While the borough of Manhattan is well-known for its contributions to the cocktail world (primarily the drink that shares its name), Brooklyn, Manhattan’s easterly sister, doesn’t get as much attention. But the boogie down borough has definitely given us some seriously great drinks. From the Cosmopolitan (yes, it’s a Brooklyn drink), to a Martini made with orange marmalade, these seven cocktails deserve to be held in the same esteem as their Manhattan brethren.
Created by The Long Island Bar’s owner Tony Cecchini in 1987 at the Odeon, the Cosmopolitan followed the bartender to this Brooklyn stalwart. While the cocktail is not officially on the bar menu—and you may have to order a few cocktails before Cecchini will make you one (try their Boulevardier)—it’s definitely worth seeking out. Cecchini’s original version of the stereotypically bright pink drink is dry and beautifully balanced. The explosion of tart cranberry and citrus you taste will make you’ll see why the drink was so popular in the first place.
Cold enough to give you an instant brain freeze, this frozen cocktail (also known as the “Coffee Thing”) whirs coffee together with brandy, bourbon and coffee liqueur. Dispensed from a slushie machine, it comes dusted with coffee grounds for even more caffeine, and an additional float of bourbon. With live country music, peanuts you can throw on the floor and a very NSFW bathroom wallpaper treatment, Skinny Dennis is a must-visit Brooklyn bar.
Created by BCC bartender Reggie Cunningham in 2006, the pickle back shot was a happy accident that became a Brooklyn staple. Originally made with brine from McClure's spicy pickle spears and a shot of Old Crow, the Pickleback has taken on a life of its own. While you can get the savory two-step shot at just about any Brooklyn bar these days, it’s best at the bar that originated the trend.
Reinventing a drink like the Piña Colada—which is already perfect—isn’t an easy task. The Brancolada, created by bartender Jeremy Oertel, not only managed to top the classic, it also inspired a whole new generation of bitter-boozy slushies (see below). Made with equal parts Fernet Branca Menta and Jamaican rum, the creamy cocktail has a sharp, minty freshness and a rich, bitter edge.

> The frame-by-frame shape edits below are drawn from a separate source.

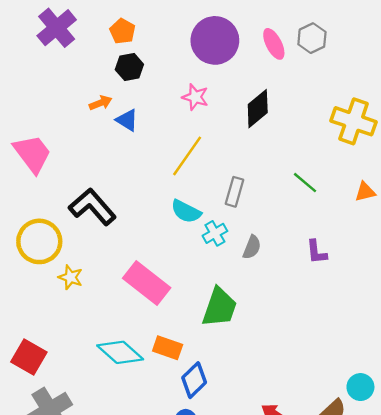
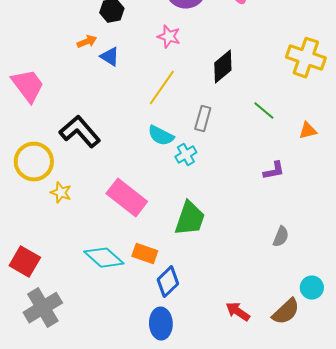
black diamond: (258, 109) -> (223, 67), moved
orange triangle: (365, 192) -> (308, 131), moved
gray semicircle: (252, 247) -> (281, 237), moved
purple L-shape: (317, 252) -> (274, 171), turned -95

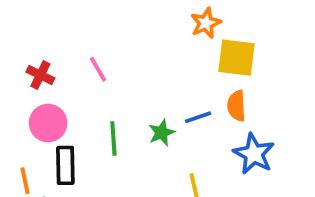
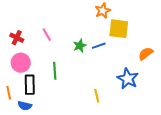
orange semicircle: (236, 106) -> (146, 54), moved, turned 56
blue line: (198, 117) -> (99, 46), moved
green star: (161, 133) -> (80, 46), moved

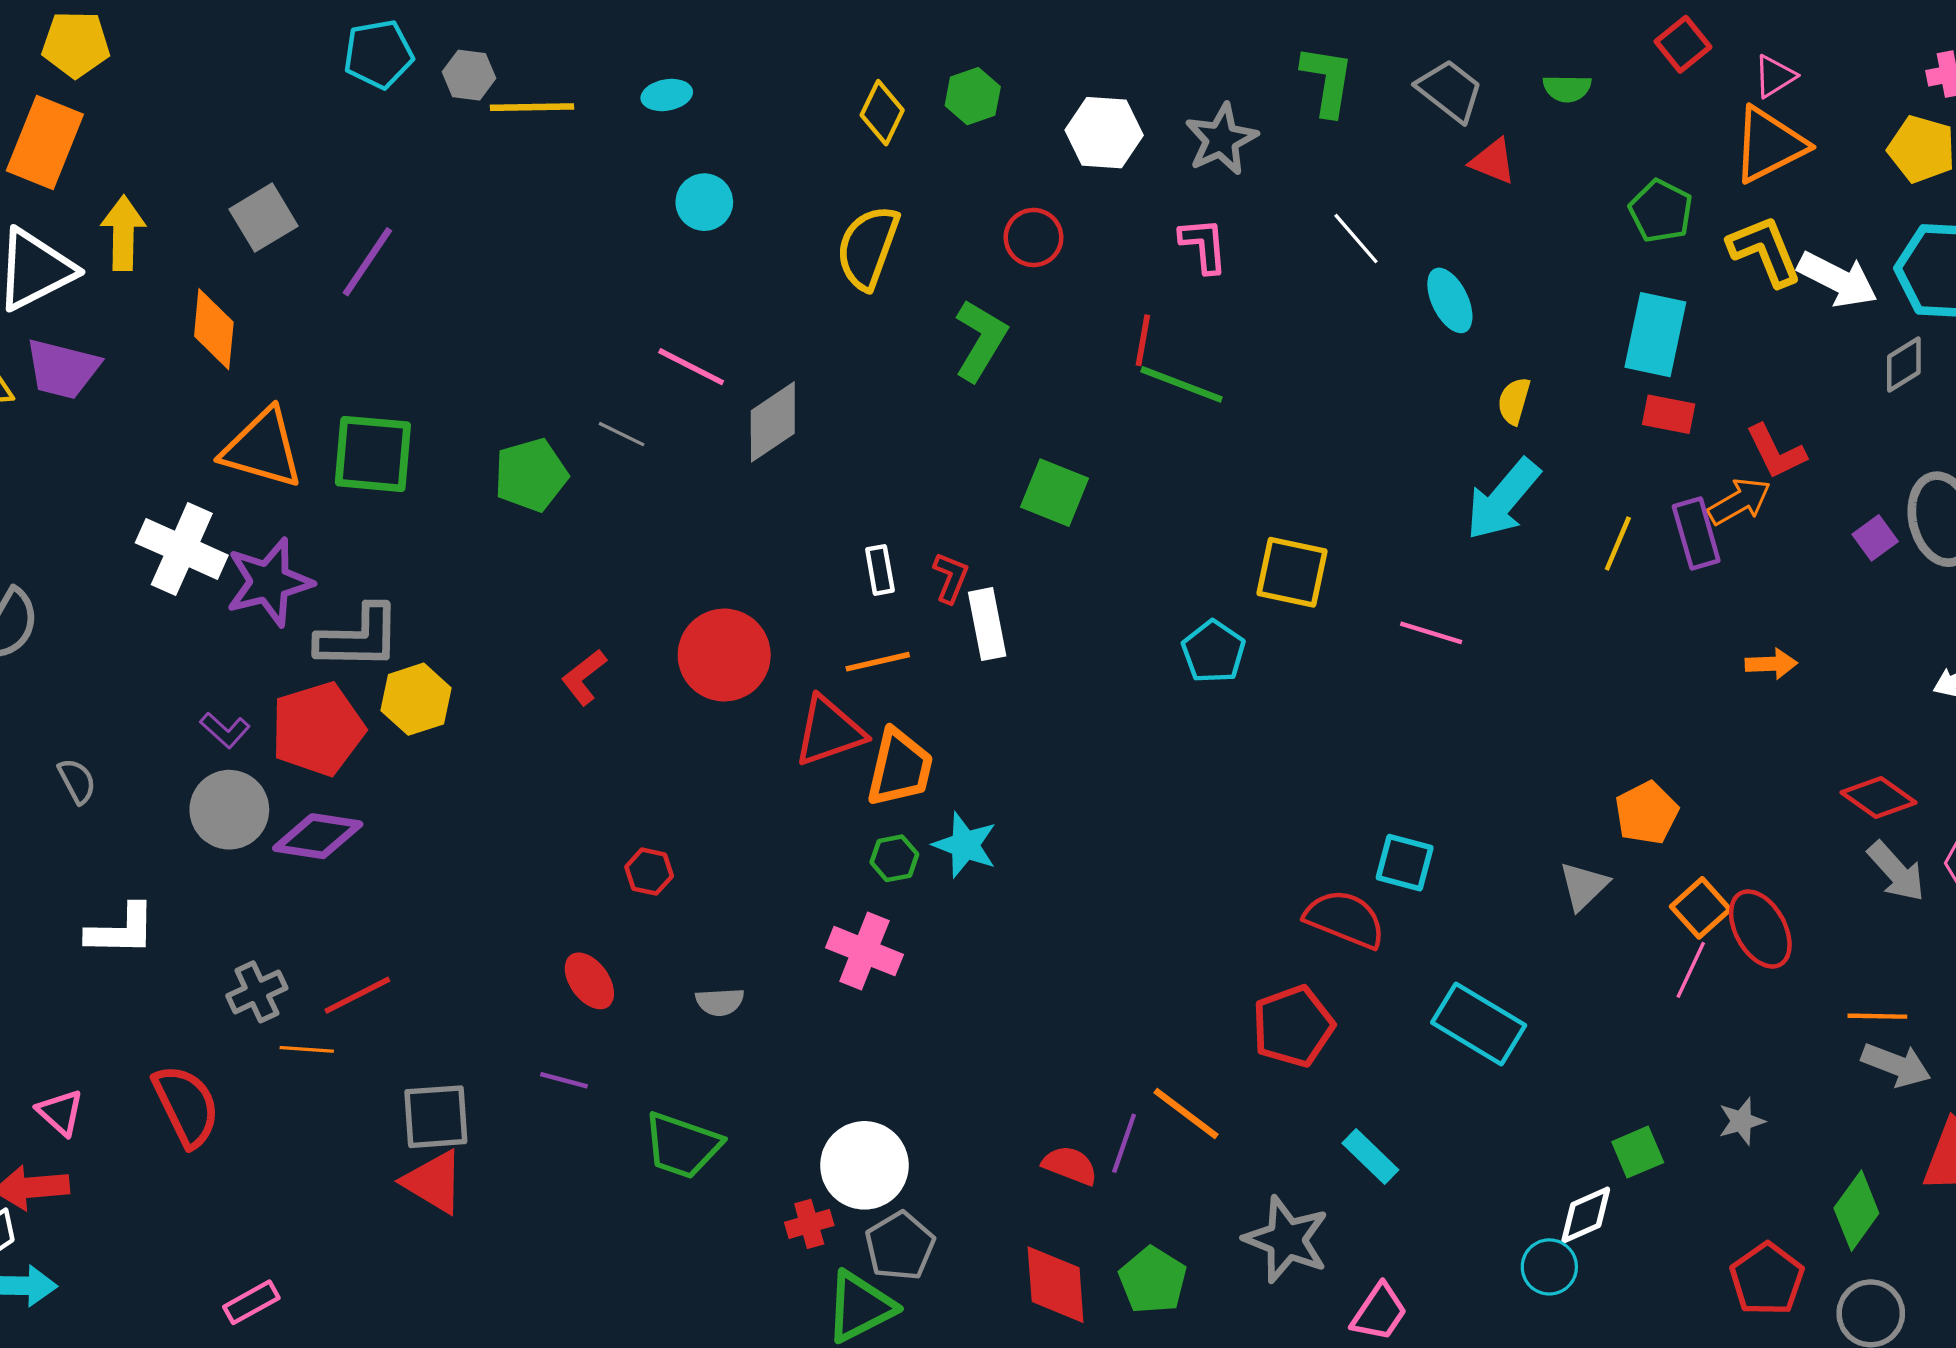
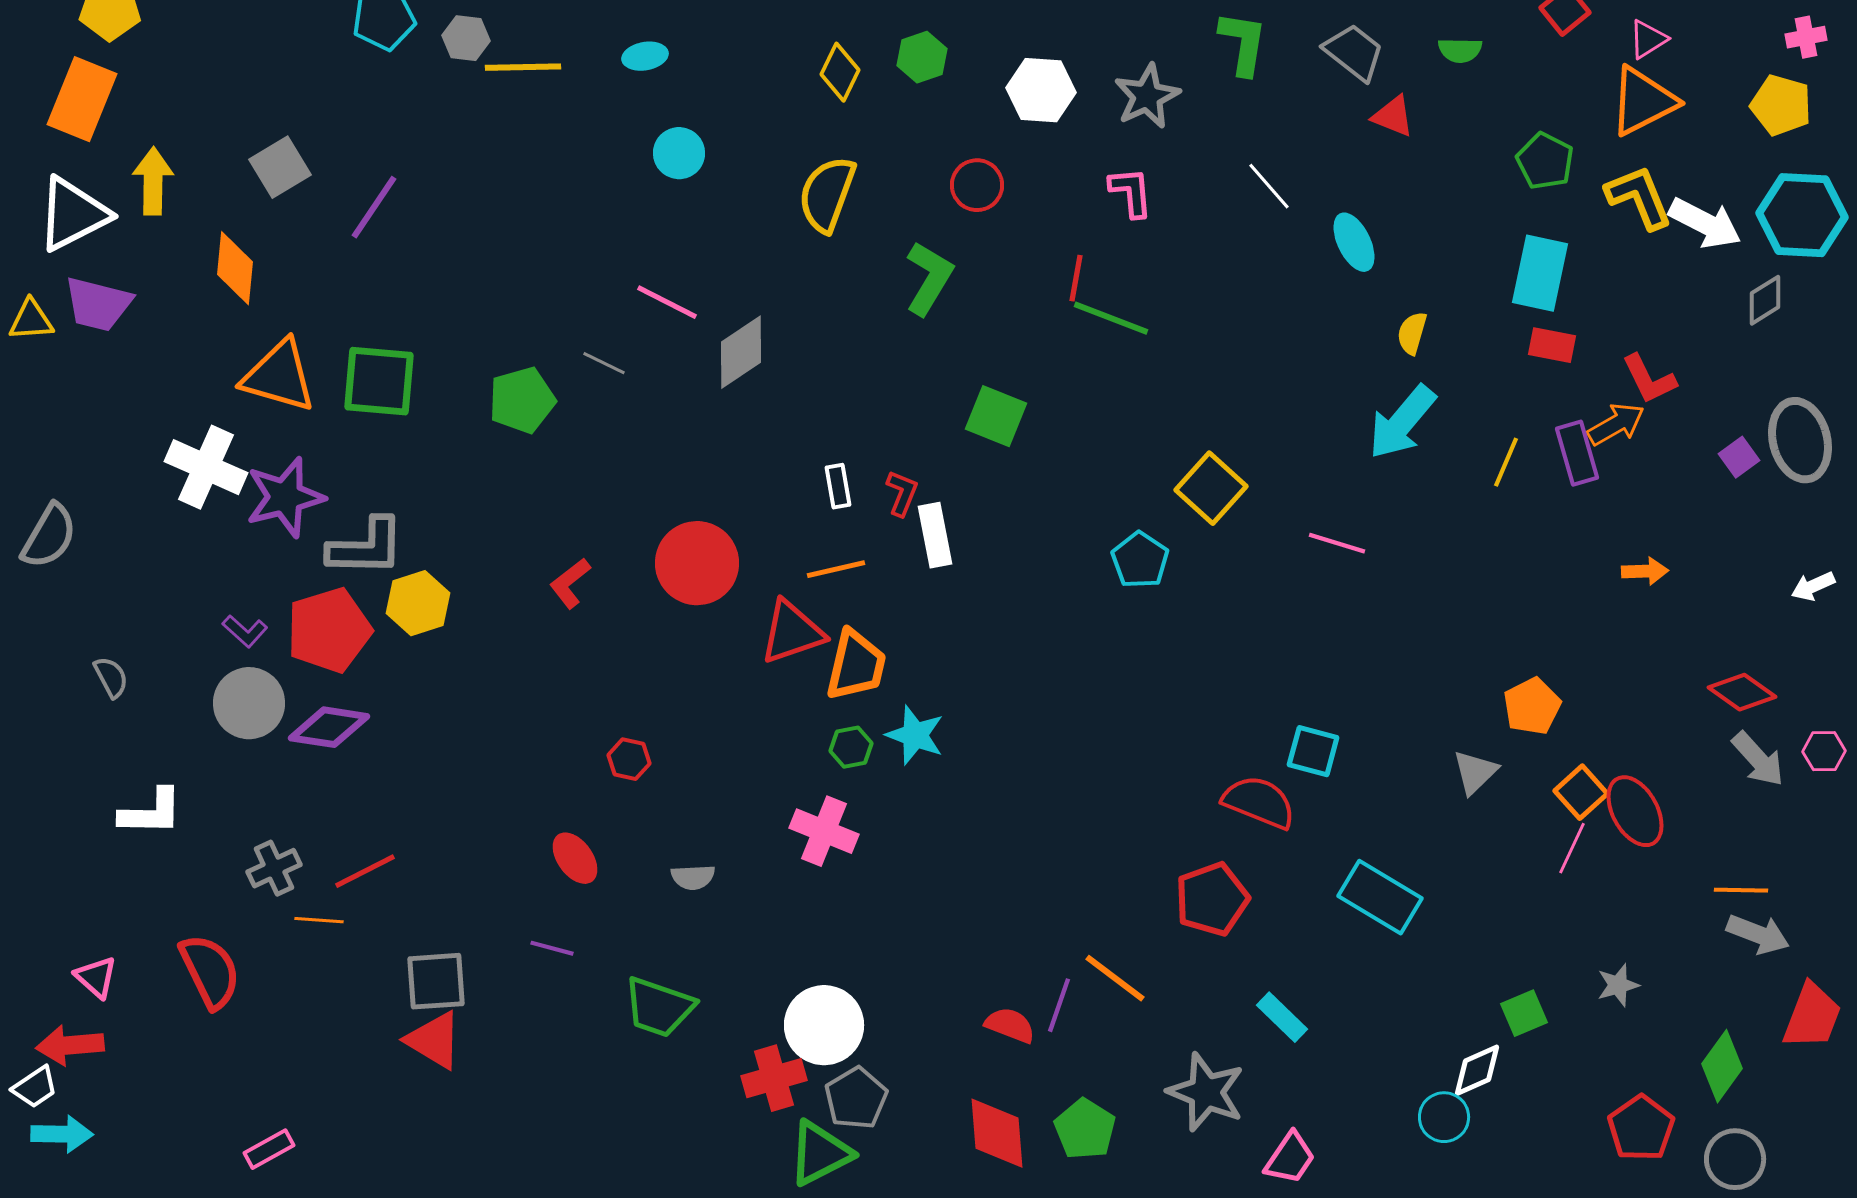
yellow square: (1292, 572) -> (1211, 488), turned 30
red cross: (809, 1224) -> (774, 1078), size x1.5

For this frozen slushie, bartender Sam Ross adapted his own creation, the Penicillin, into an icy delight. Named the Penichillin’ (for obvious reasons), the cocktail mixes blended scotch with lemon juice and a piquant honey-ginger syrup. Dispensed from a slushie machine, the decadently frosted sipper is garnished with a float of peat-heavy Laphroaig and a paper umbrella, and served with a fat straw for easy slurping.
Absinthe is not everyone’s cup of tea. It’s loaded with the love-it-or-hate-it flavor of anise, and difficult to prepare properly (you can’t just pour yourself a glass of absinthe, neat). But Maison Premiere did for absinthe—and cocktails made with the spirit—what Sasha Petraske’s Milk & Honey did for classic cocktails. One of the best drinks on the menu is the Absinthe Frappe, a lost classic, excavated and perfected by the bar. Made with absinthe, simple syrup, fresh mint and seltzer, the cocktail is served long and tall over crushed ice. Impeccably crafted and gorgeous to behold, it is both decadent and minimalist.
From their take on the Irish Coffee (praised by the New York Times as the “best in the known world”) to their tiki-classic inspired White Zombie, the bartenders (and owner St. John Frizell) at Fort Defiance do cocktails right. Their take on the Breakfast Martini, originally created by Salvatore Calabrese, may be their most iconic interpretation. Made with Beefeater London Dry gin, Combier dry curaçao, fresh lemon juice and a dollop of orange marmalade, the Martini is crisp, floral, lively and extremely refreshing. The drink is so quaffable, in fact, it’s hard not to down it in one gulp.